Finance

Morgan Stanley’s first-quarter earnings plunged 30%, missing Wall Street’s forecasts

James GormanAndrew Burton/Getty

  • Morgan Stanley posted first-quarter earnings on Thursday that fell short of Wall Street’s expectations.
  • The bank’s net revenues slid 8% to about $9.5 billion, contributing to a 30% drop in net income to $1.7 billion.
  • Net revenue and net income fell across Morgan Stanley’s three main divisions.
  • Visit Business Insider’s homepage for more stories.

Morgan Stanley posted first-quarter earnings on Thursday that fell short of the consensus estimates of Wall Street analysts polled by Bloomberg.

The banking titan’s net revenues fell about 8% to roughly $9.5 billion, contributing to a 30% decline in net income to about $1.7 billion.

Morgan Stanley posted declines in net revenue and net income across its three main divisions.

Here are the key numbers:

  • Revenue: $9.49 billion versus $9.68 billion expected
  • Net income: $1.70 billion versus $1.82 billion expected
  • Earnings per share: $1.01 versus $1.12 expected

“Over the past two months, we have witnessed more market volatility, uncertainty and anxiety as a result of the devastating COVID-19 than at any time since the financial crisis,” Morgan Stanley CEO James Gorman said in the earnings release.

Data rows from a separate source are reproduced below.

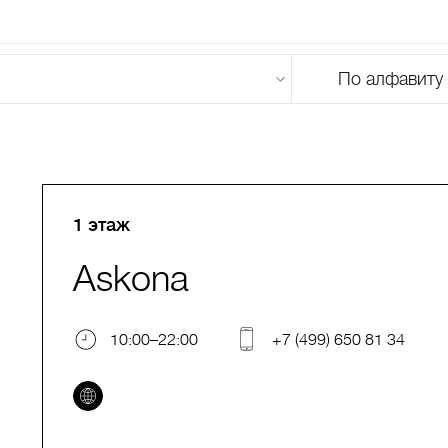
По алфавиту
U
V
W
X
Y
Z
0-9
А
Б
В
Г
Д
Е
Ж
З
И
Й
К
Л
М
1 этаж
Askona
10:00–22:00
+7 (499) 650 81 34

“While it’s too early to predict how this will unfold, Morgan Stanley navigated the quarter well given the conditions, and our results bear testament to the strength of our balanced business model.”

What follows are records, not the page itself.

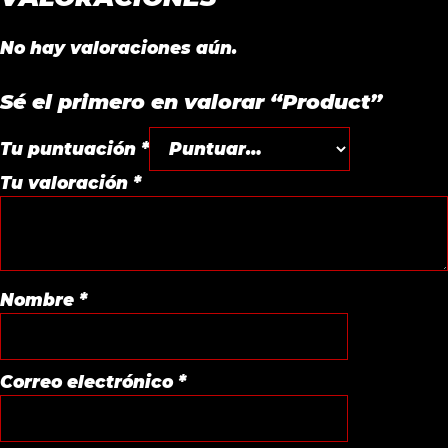
No hay valoraciones aún.
Sé el primero en valorar “Product”
Tu puntuación
*
Tu valoración
*
Nombre
*
Correo electrónico
*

Read more: A Wall Street strategy chief lays out 8 stock trades that can give investors an extra jolt of returns as the post-coronavirus rally enters a new phase

Net revenues fell about 6% in the institutional securities division as a $1.1 billion loss from investments and other operations outweighed a 30% rise in sales and trading net revenues, which were bolstered by increased market volatility in the first three months of the year.

The wealth management division suffered an 8% drop in net revenues due to a sharp drop in transactional revenues. The segment’s net income slumped 21% due to lower interest rates and higher mortgage securities expenses.

The investment management division also posted lower net revenues and net income, as an increase in asset management revenues was offset by lower revenues from investments.